EXERCISE SET:
• 1. In the review of Mister Lonely, which actress plays Marilyn Monroe?
• 2. Copy the passage of the Mister Lonely review from "Like Gummo and" to "smack of self-indulgence." word for word.

EXTRACT TO READ:
= = =
Unfortunately, they are never worth the wait.
Like Gummo and Julien Donkey-Boy, Mister Lonely is a protracted (nearly two hours) series of events that occasionally sparkle with invention but too often smack of self-indulgence.
In Paris, at a hilarious, shot for real retirement home gig, Michael Jackson (Y Tu Mama Tambien’s Luna) meets Marilyn Monroe (Samantha Morton), a fellow impersonator who persuades him to join her at a stately home in the Scottish Highlands.
There he meets her husband and daughter, Charlie Chaplin and Shirley Temple, and other impersonators including James Dean, Abe Lincoln, Pope John Paul II (James Fox) and Queen Elizabeth II (Anita Pallenberg, not Helen Mirren).
Their idyll is first disturbed by a disease which kills the sheep, and as they plan a vaudeville revue promised to be The Greatest Show on Earth, Chaplin’s paranoia threatens his relationship with Marilyn.
= = =
DATA EXTRACT:
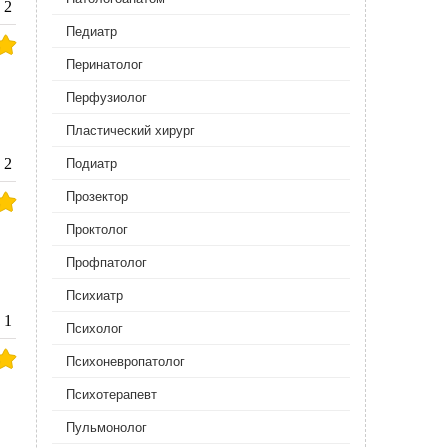
2
Педиатр
Перинатолог
Перфузиолог
Пластический хирург
2
Подиатр
Прозектор
Проктолог
Профпатолог
Психиатр
1
Психолог
Психоневропатолог
Психотерапевт
Пульмонолог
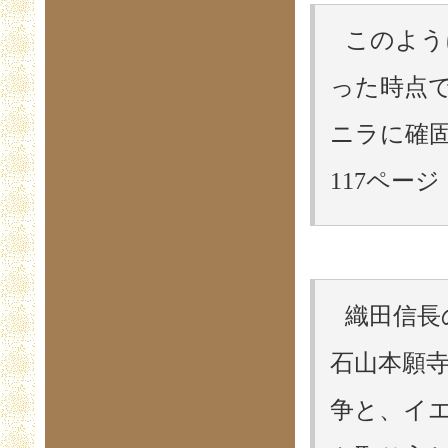
このよう
った時点
ニラに確固
117ページ
織田信長
石山本願
争と、イ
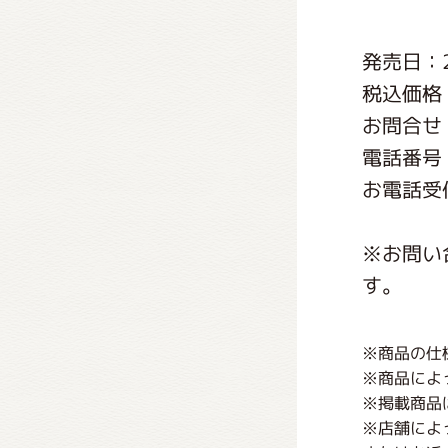
くまの
発売日：2
税込価格：
くまの
お問合せ
電話番号：0
お電話受付
※お問い
す。
※商品の仕
※商品によ
※掲載商品
※店舗によ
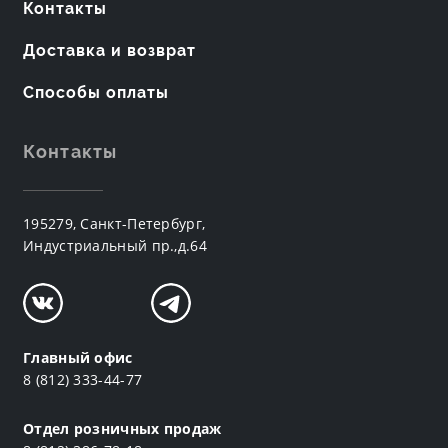
Контакты
Доставка и возврат
Способы оплаты
Контакты
195279, Санкт-Петербург,
Индустриальный пр.,д.64
Главный офис
8 (812) 333-44-77
Отдел розничных продаж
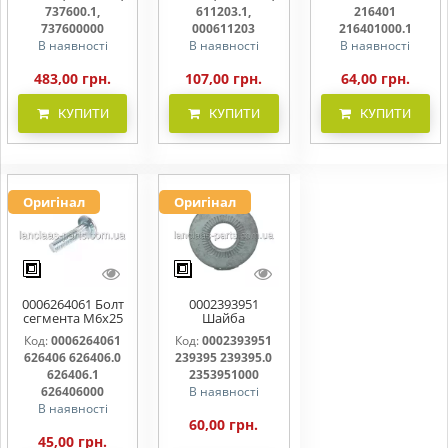
737600000
000611203
216401000
737600.1,
611203.1,
216401
737600000
000611203
216401000.1
В наявності
В наявності
В наявності
483,00 грн.
107,00 грн.
64,00 грн.
КУПИТИ
КУПИТИ
КУПИТИ
Оригінал
Оригінал
0006264061 Болт
0002393951
сегмента М6х25
Шайба
626406 626406.0
контактна 239395
Код:
0006264061
Код:
0002393951
626406.1
239395.0
626406 626406.0
239395 239395.0
626406000
2353951000
626406.1
2353951000
626406000
В наявності
В наявності
60,00 грн.
45,00 грн.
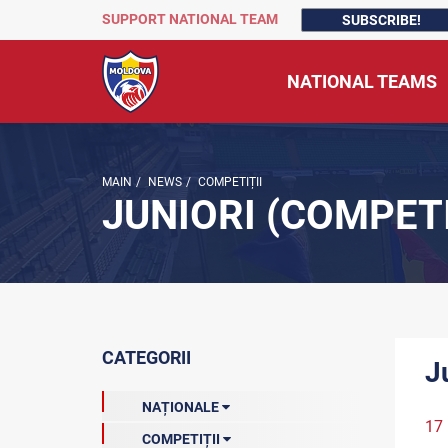
SUPPORT NATIONAL TEAM
SUBSCRIBE!
NATIONAL TEAMS
MAIN
/
NEWS
/
COMPETIȚII
JUNIORI (COMPETI
CATEGORII
J
NAȚIONALE
17 
COMPETIȚII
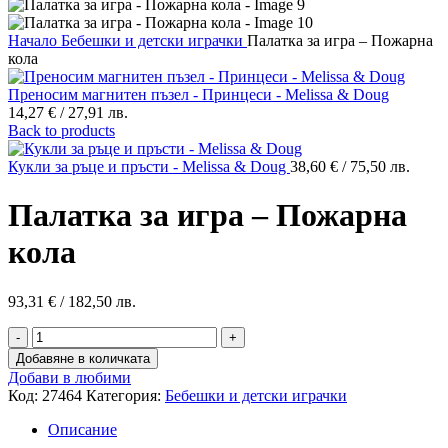
Начало
Бебешки и детски играчки
Палатка за игра – Пожарна
кола
Преносим магнитен пъзел - Принцеси - Melissa & Doug
14,27
€
/ 27,91 лв.
Back to products
Кукли за ръце и пръсти - Melissa & Doug
38,60
€
/ 75,50 лв.
Палатка за игра – Пожарна
кола
93,31
€
/ 182,50 лв.
количество
за
Добавяне в количката
Палатка
Добави в любими
за
Код:
27464
Категория:
Бебешки и детски играчки
игра
-
Описание
Пожарна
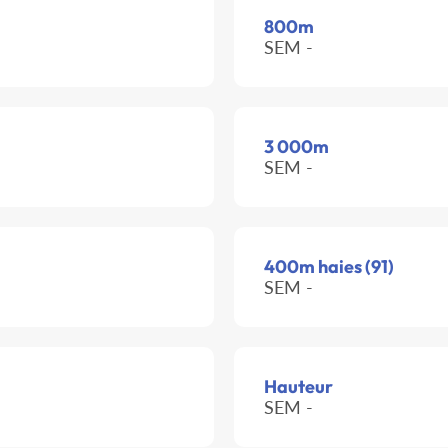
800m
SEM -
3 000m
SEM -
400m haies (91)
SEM -
Hauteur
SEM -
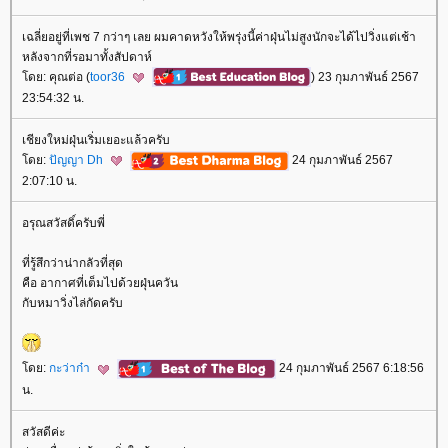
เฉลี่ยอยู่ที่เพช 7 กว่าๆ เลย ผมคาดหวังให้พรุ่งนี้ค่าฝุ่นไม่สูงนักจะได้ไปวิ่งแต่เช้า
หลังจากที่รอมาทั้งสัปดาห์
ดย: คุณต่อ (
toor36
) 23 กุมภาพันธ์ 2567
23:54:32 น.
เชียงใหม่ฝุ่นเริ่มเยอะแล้วครับ
ดย:
ปัญญา Dh
24 กุมภาพันธ์ 2567
2:07:10 น.
อรุณสวัสดิ์ครับพี่
ที่รู้สึกว่าน่ากลัวที่สุด
คือ อากาศที่เต็มไปด้วยฝุ่นควัน
กับหมาวิ่งไล่กัดครับ
ดย:
กะว่าก๋า
24 กุมภาพันธ์ 2567 6:18:56
น.
สวัสดีค่ะ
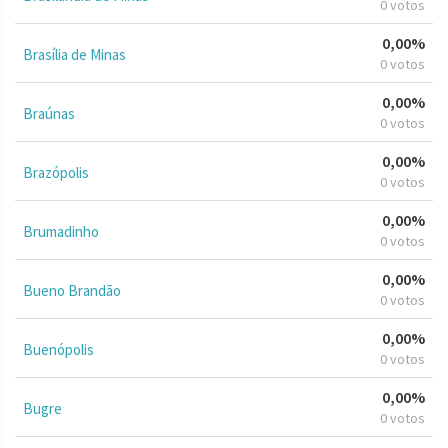
0 votos
0,00%
Brasília de Minas
0 votos
0,00%
Braúnas
0 votos
0,00%
Brazópolis
0 votos
0,00%
Brumadinho
0 votos
0,00%
Bueno Brandão
0 votos
0,00%
Buenópolis
0 votos
0,00%
Bugre
0 votos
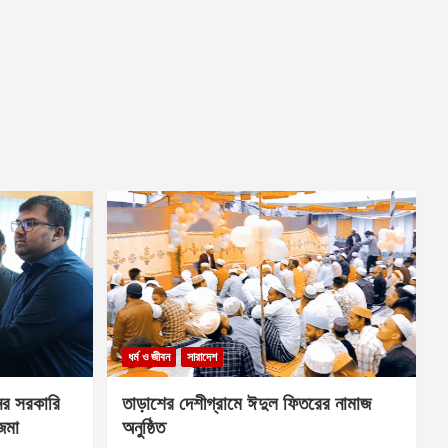
ধর্ম ও জীবন
সারাদেশ
ের সরকারি
তাড়াশের দেশীগ্রামে ঈদুল ফিতরের নামাজ
 জমা
অনুষ্ঠিত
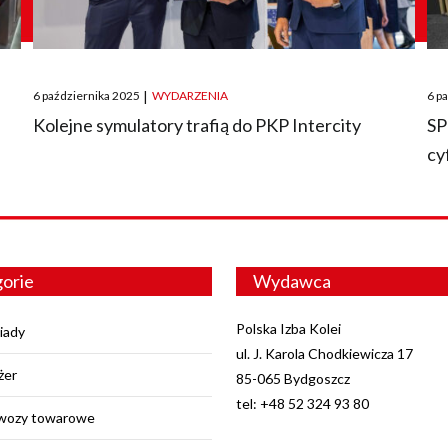
Posted
Pos
6 października 2025
|
WYDARZENIA
6 p
on
on
O
Kolejne symulatory trafią do PKP Intercity
SP
cy
orie
Wydawca
Polska Izba Kolei
iady
ul. J. Karola Chodkiewicza 17
żer
85-065 Bydgoszcz
tel: +48 52 324 93 80
wozy towarowe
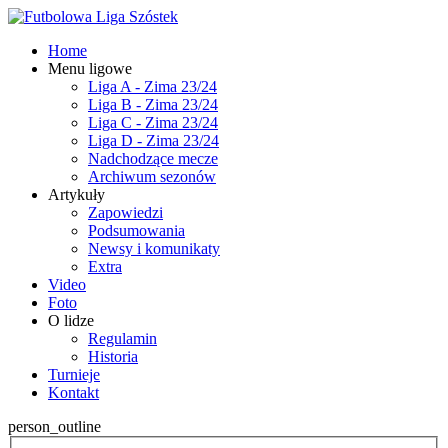
Home
Menu ligowe
Liga A - Zima 23/24
Liga B - Zima 23/24
Liga C - Zima 23/24
Liga D - Zima 23/24
Nadchodzące mecze
Archiwum sezonów
Artykuły
Zapowiedzi
Podsumowania
Newsy i komunikaty
Extra
Video
Foto
O lidze
Regulamin
Historia
Turnieje
Kontakt
person_outline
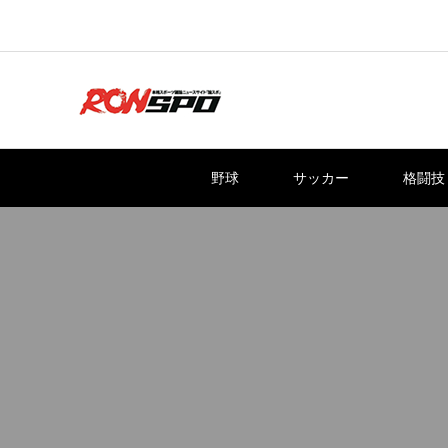
野球
サッカー
格闘技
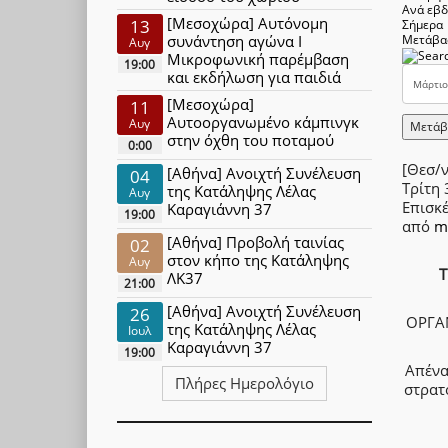
Ανά εβ
[Μεσοχώρα] Αυτόνομη
13
Σήμερα
συνάντηση αγώνα Ι
Μετάβα
Αυγ
Μικροφωνική παρέμβαση
19:00
και εκδήλωση για παιδιά
[Μεσοχώρα]
11
Αυτοοργανωμένο κάμπινγκ
Αυγ
Μετάβ
στην όχθη του ποταμού
0:00
[Θεσ/ν
[Αθήνα] Ανοιχτή Συνέλευση
04
Τρίτη
της Κατάληψης Λέλας
Αυγ
Επισκ
Καραγιάννη 37
19:00
από
m
[Αθήνα] Προβολή ταινίας
02
στον κήπο της Κατάληψης
Αυγ
Τ
ΛΚ37
21:00
[Αθήνα] Ανοιχτή Συνέλευση
26
ΟΡΓΑ
της Κατάληψης Λέλας
Ιουλ
Καραγιάννη 37
19:00
Απένα
Πλήρες Ημερολόγιο
στρατ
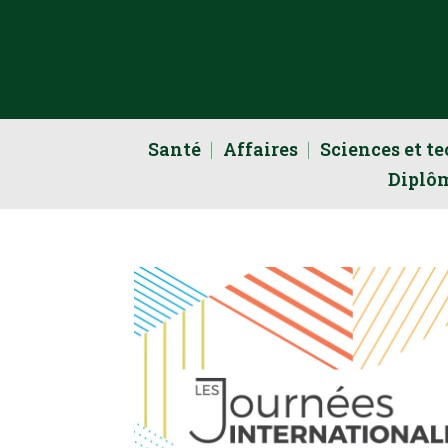
Santé
Affaires
Sciences et t
Diplô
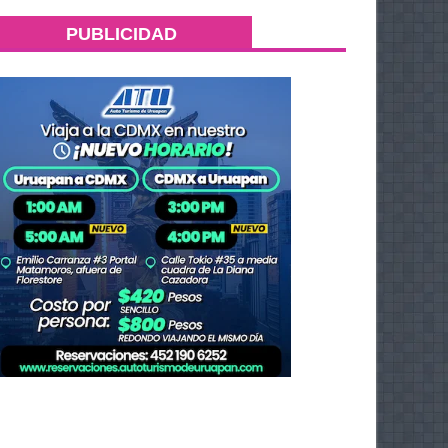
PUBLICIDAD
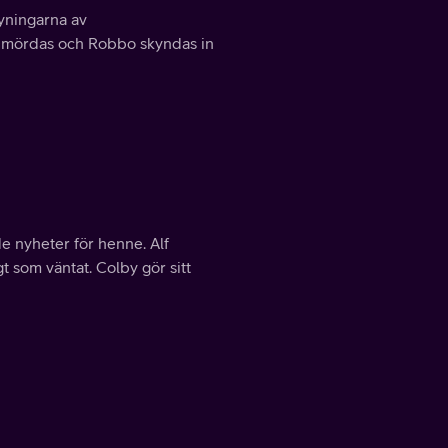
yningarna av
on mördas och Robbo skyndas in
e nyheter för henne. Alf
t som väntat. Colby gör sitt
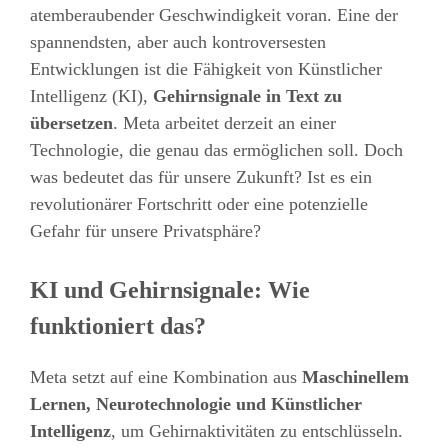
atemberaubender Geschwindigkeit voran. Eine der
spannendsten, aber auch kontroversesten
Entwicklungen ist die Fähigkeit von Künstlicher
Intelligenz (KI),
Gehirnsignale in Text zu
übersetzen
. Meta arbeitet derzeit an einer
Technologie, die genau das ermöglichen soll. Doch
was bedeutet das für unsere Zukunft? Ist es ein
revolutionärer Fortschritt oder eine potenzielle
Gefahr für unsere Privatsphäre?
KI und Gehirnsignale: Wie
funktioniert das?
Meta setzt auf eine Kombination aus
Maschinellem
Lernen, Neurotechnologie und Künstlicher
Intelligenz
, um Gehirnaktivitäten zu entschlüsseln.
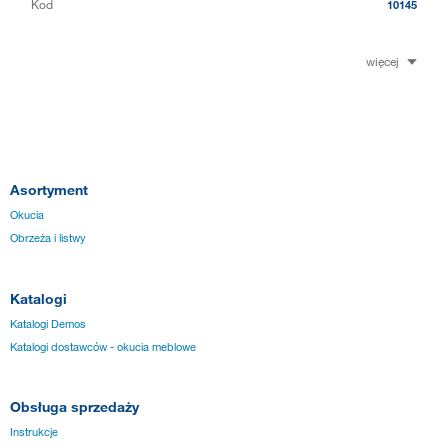
Kod
10145
więcej
Asortyment
Okucia
Obrzeża i listwy
Katalogi
Katalogi Demos
Katalogi dostawców - okucia meblowe
Obsługa sprzedaży
Instrukcje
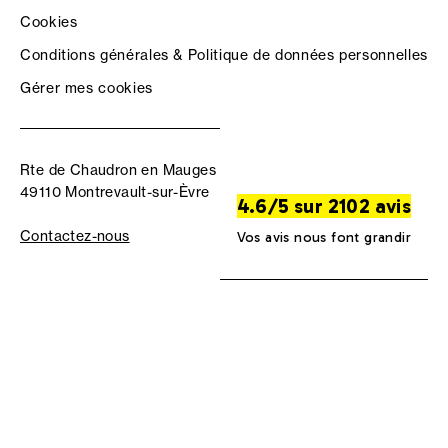
Cookies
Conditions générales & Politique de données personnelles
Gérer mes cookies
Rte de Chaudron en Mauges
49110 Montrevault-sur-Èvre
4.6/5 sur 2102 avis
Contactez-nous
Vos avis nous font grandir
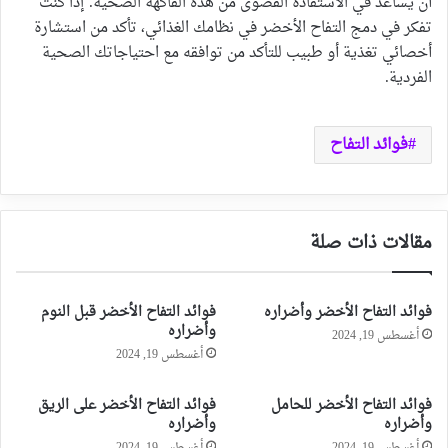
أن يساعد في الاستفادة القصوى من هذه الفاكهة الصحية. إذا كنت
تفكر في دمج التفاح الأخضر في نظامك الغذائي، تأكد من استشارة
أخصائي تغذية أو طبيب للتأكد من توافقه مع احتياجاتك الصحية
الفردية.
فوائد التفاح
مقالات ذات صلة
فوائد التفاح الأخضر وأضراره
فوائد التفاح الأخضر قبل النوم
وأضراره
أغسطس 19, 2024
أغسطس 19, 2024
فوائد التفاح الأخضر للحامل
فوائد التفاح الأخضر على الريق
وأضراره
وأضراره
أغسطس 19, 2024
أغسطس 19, 2024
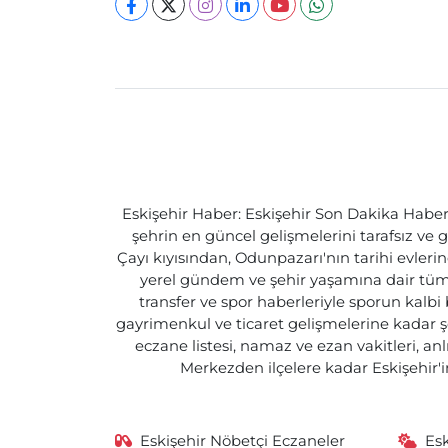
Eskişehir Haber: Eskişehir Son Dakika Haberle
şehrin en güncel gelişmelerini tarafsız ve g
Çayı kıyısından, Odunpazarı'nın tarihi evlerin
yerel gündem ve şehir yaşamına dair tüm d
transfer ve spor haberleriyle sporun kalbi
gayrimenkul ve ticaret gelişmelerine kadar ş
eczane listesi, namaz ve ezan vakitleri, an
Merkezden ilçelere kadar Eskişehir'in
Eskişehir Nöbetçi Eczaneler
Es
= = =
RESPONSES:
• 1. Samantha Morton

• 2.
Like Gummo and Julien Donkey-Boy, Mister Lonely is a protracted (nearly two hours) series of events that occasionally sparkle with invention but too often smack of self-indulgence.